Look at the top features influencing profitability. You already saw them in the bar plot.
- High <code>Sales</code> and <code>Shipping Duration</code> negatively affect profitability
- <code>Discount</code> also plays a major role — too much discount reduces profit
- <code>Order Month</code>, <code>Region</code>, <code>Category</code> affect patterns in profit

### Step 2: Deep Dive into Key Business Insights

Use basic visualizations to derive real-world insights:

#### Insight 1: High Discount Hurt Profitability

In [None]:
plt.figure(figsize=(6,4))
sns.boxplot(x='Profitable', y='Discount', data=df)
plt.title('Discount vs Profitability')
plt.show()

**Observation:** Non-profitable orders usually have much higher discounts.

**Recommendation:**
Limit high discounts — especially on low-margin products.

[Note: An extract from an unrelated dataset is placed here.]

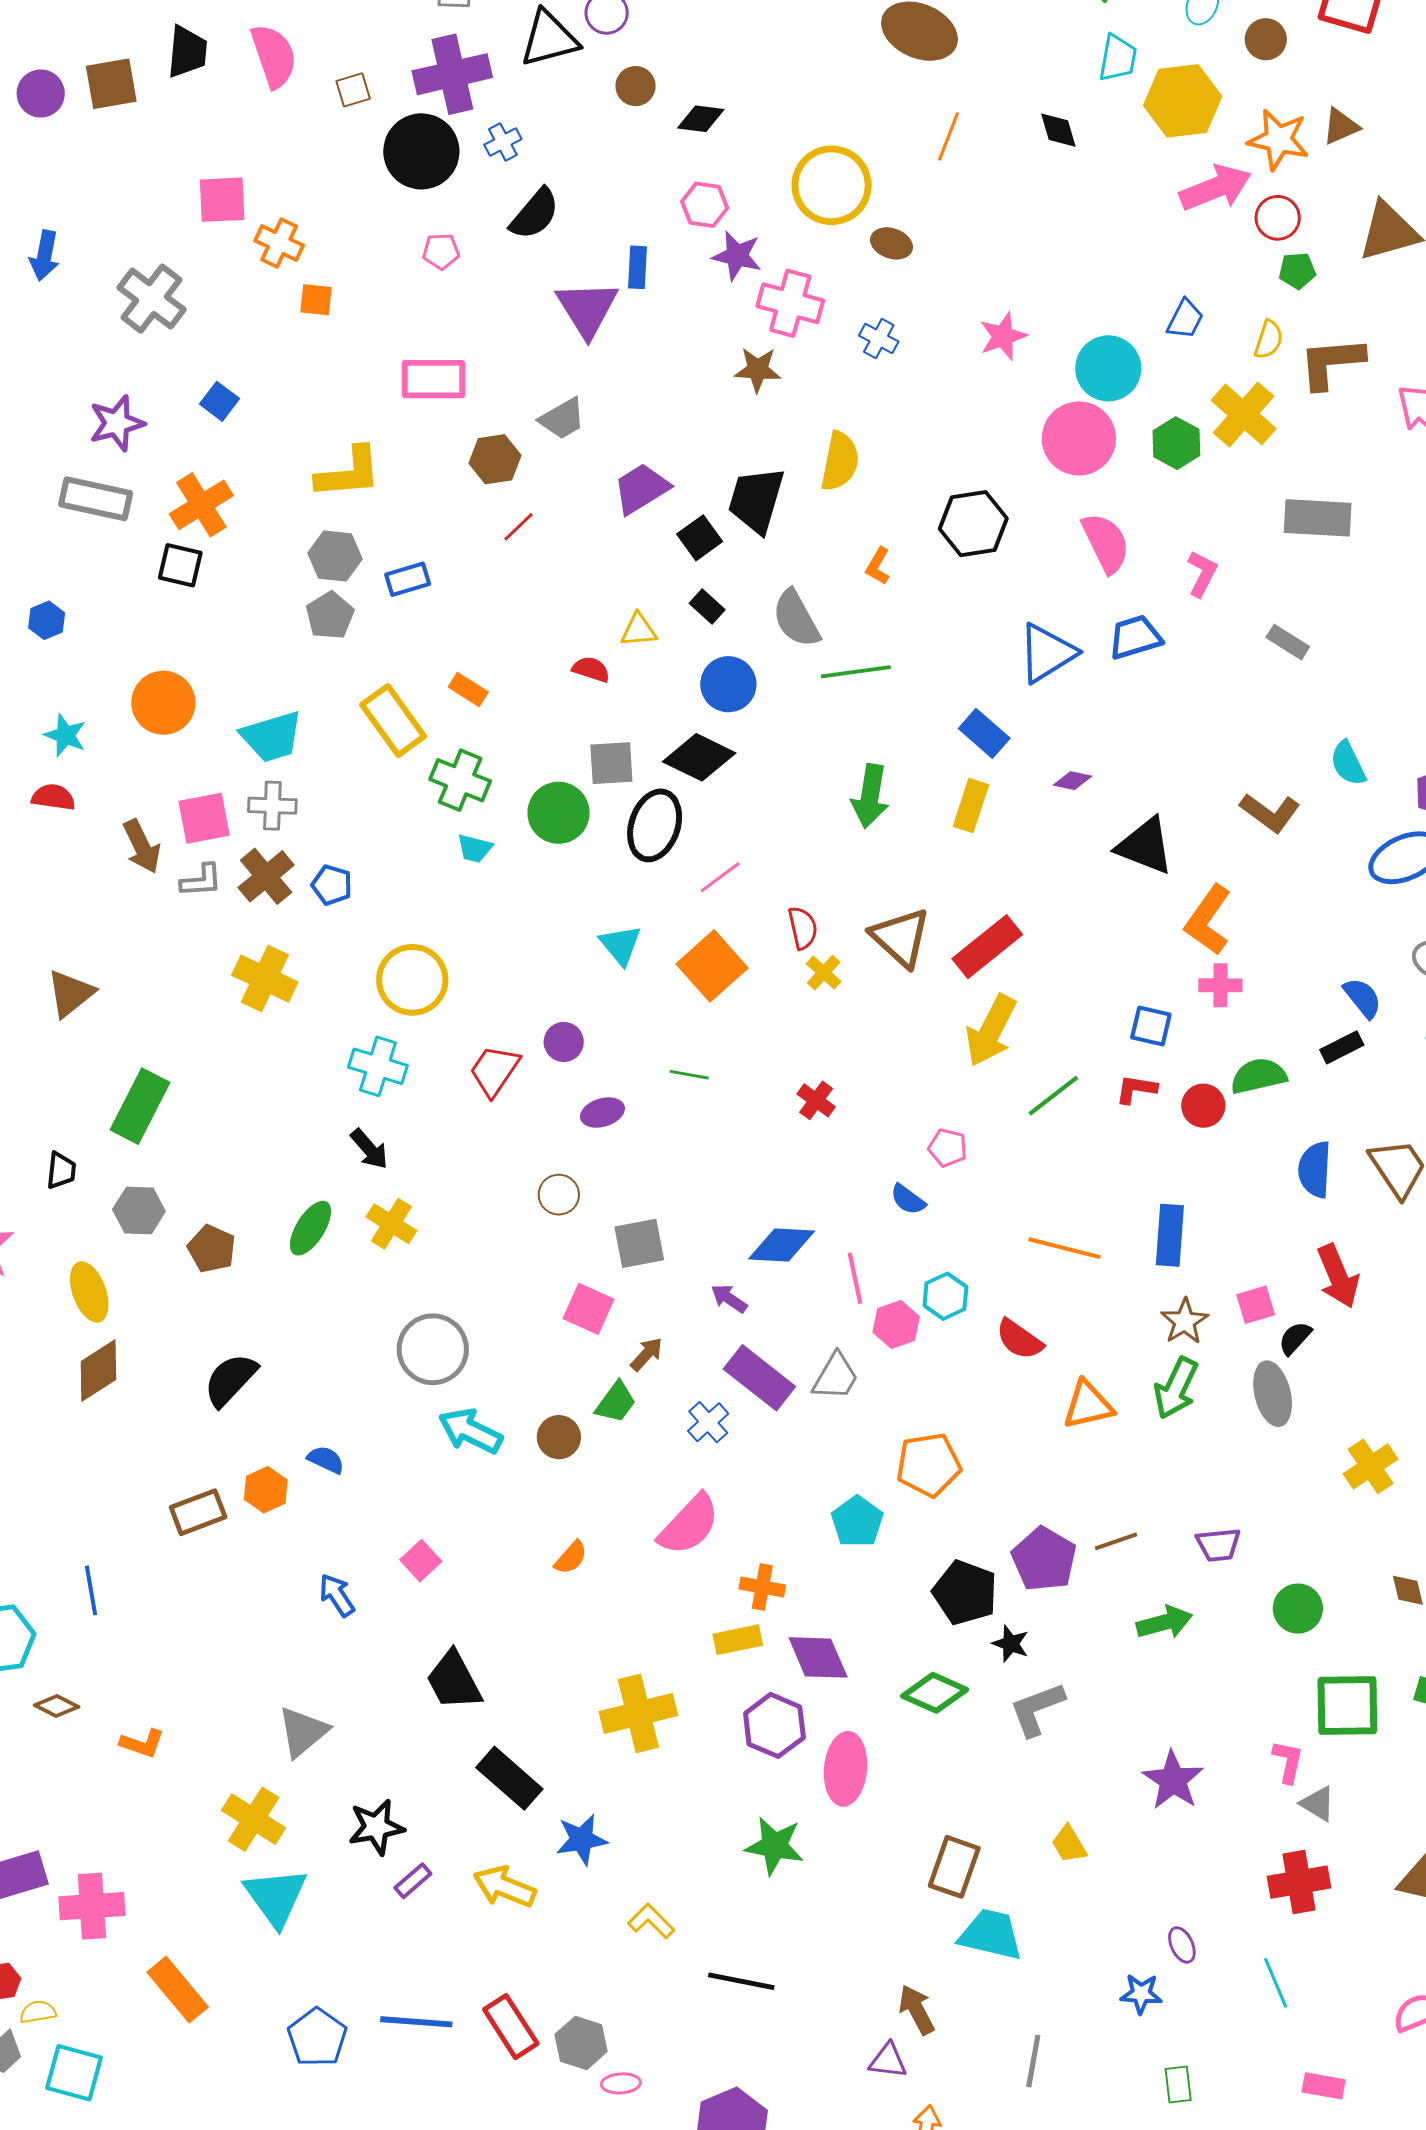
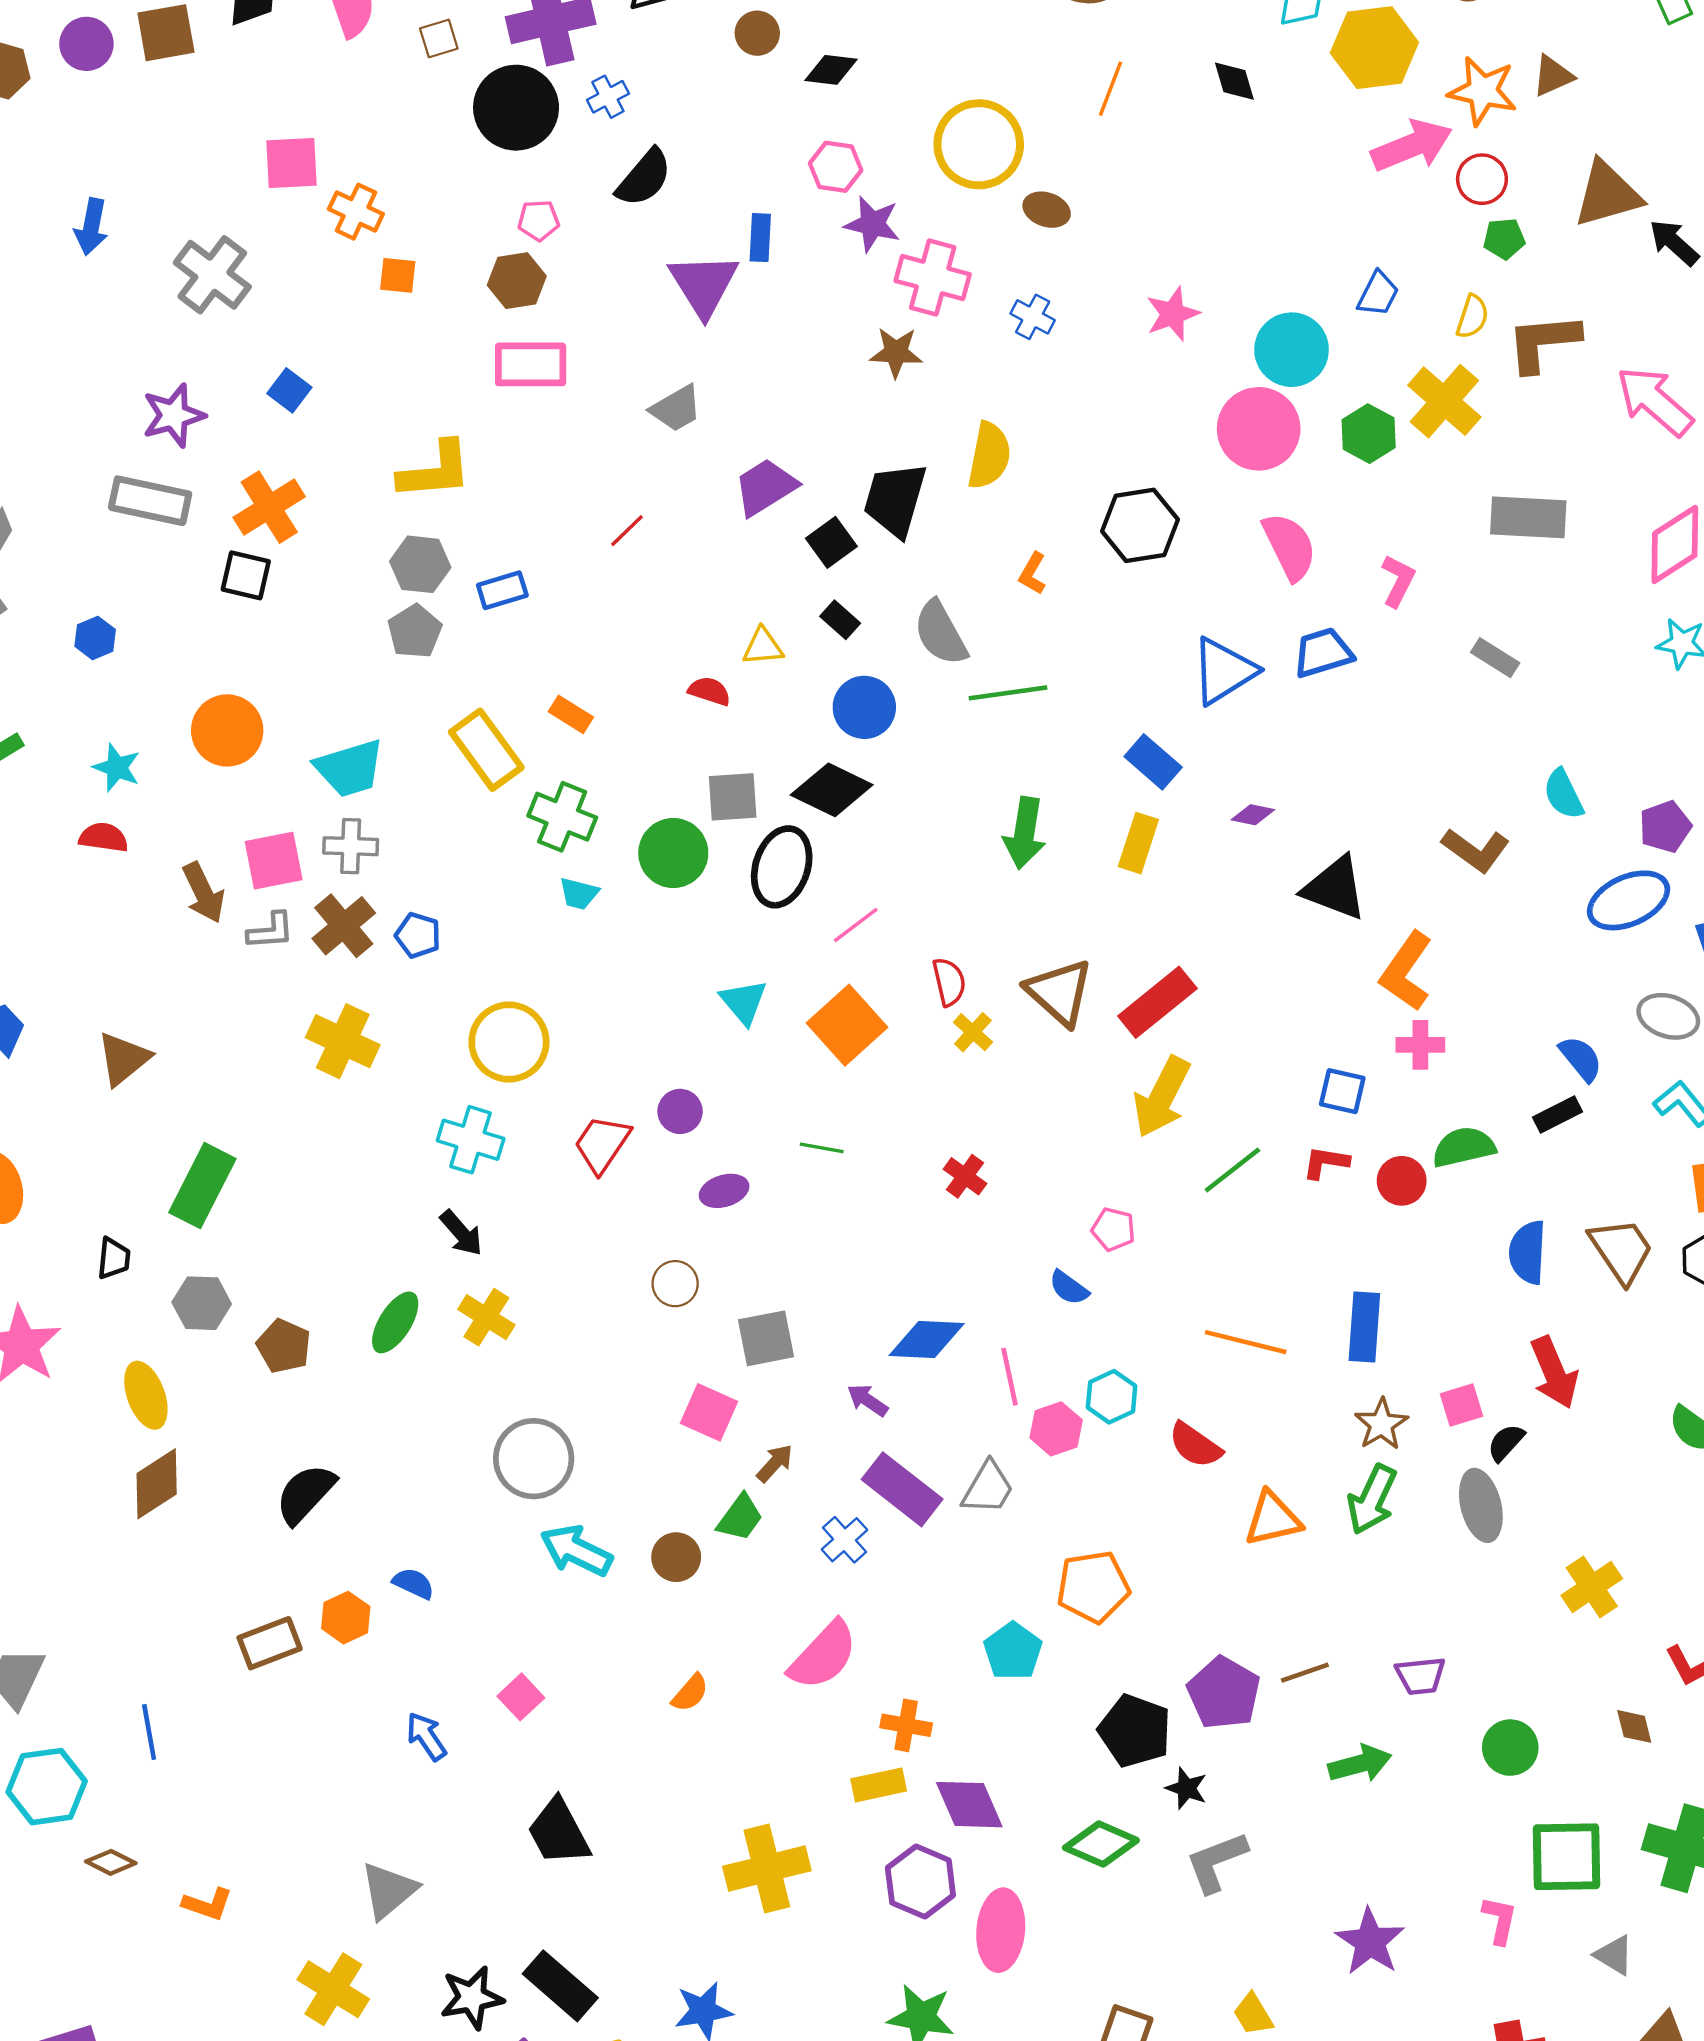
brown hexagon: (495, 459) -> (517, 281), moved
black rectangle: (509, 1778) -> (560, 1986), moved
gray triangle: (1318, 1804) -> (1614, 1955), moved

#### Insight 2: Long Shipping Duration = Less Profit

In [None]:
plt.figure(figsize=(6,4))
sns.boxplot(x='Profitable', y='Shipping Duration', data=df)
plt.title('Shipping Duration vs Profitability')
plt.show()

**Observation:** Orders that took longer to ship were more likely to be unprofitable.

**Recommendation:**
Optimize logistics and partner with faster delivery services in regions with long shipping delays.

#### Insight 3: Certain Categories Have More Losses

In [None]:
category_profit = df.groupby('Category')['Profitable'].mean().sort_values()

category_profit.plot(kind='bar', figsize=(6,4), title='Profitability by Category')
plt.ylabel('Proportion of Profitable Orders')
plt.show()

**Observation:** Some product categories consistently show lower profitability.

**Recommendation:**
Audit pricing strategy and cost structure for low-performing categories.

#### Insight 4: Regional Profitability Varies

In [None]:
region_profit = df.groupby('Region')['Profitable'].mean().sort_values()

region_profit.plot(kind='bar', figsize=(6,4), title='Profitability by Region')
plt.ylabel('Proportion of Profitable Orders')
plt.show()

**Observation:** Certain regions (e.g. South/West) may perform better.

**Recommendation:**
Focus marketing & logistics efforts in profitable regions. Re-evaluate strategy in loss-prone regions.

### Final Business Suggestions:
1. **Limit high discounts** to prevent revenue loss.
2. **Speed up shipping** to improve customer satisfaction and profitability.
3. **Focus on high-margin categories** and audit the low-performing ones.
4. **Invest in profitable regions** and reconsider strategy in weak areas.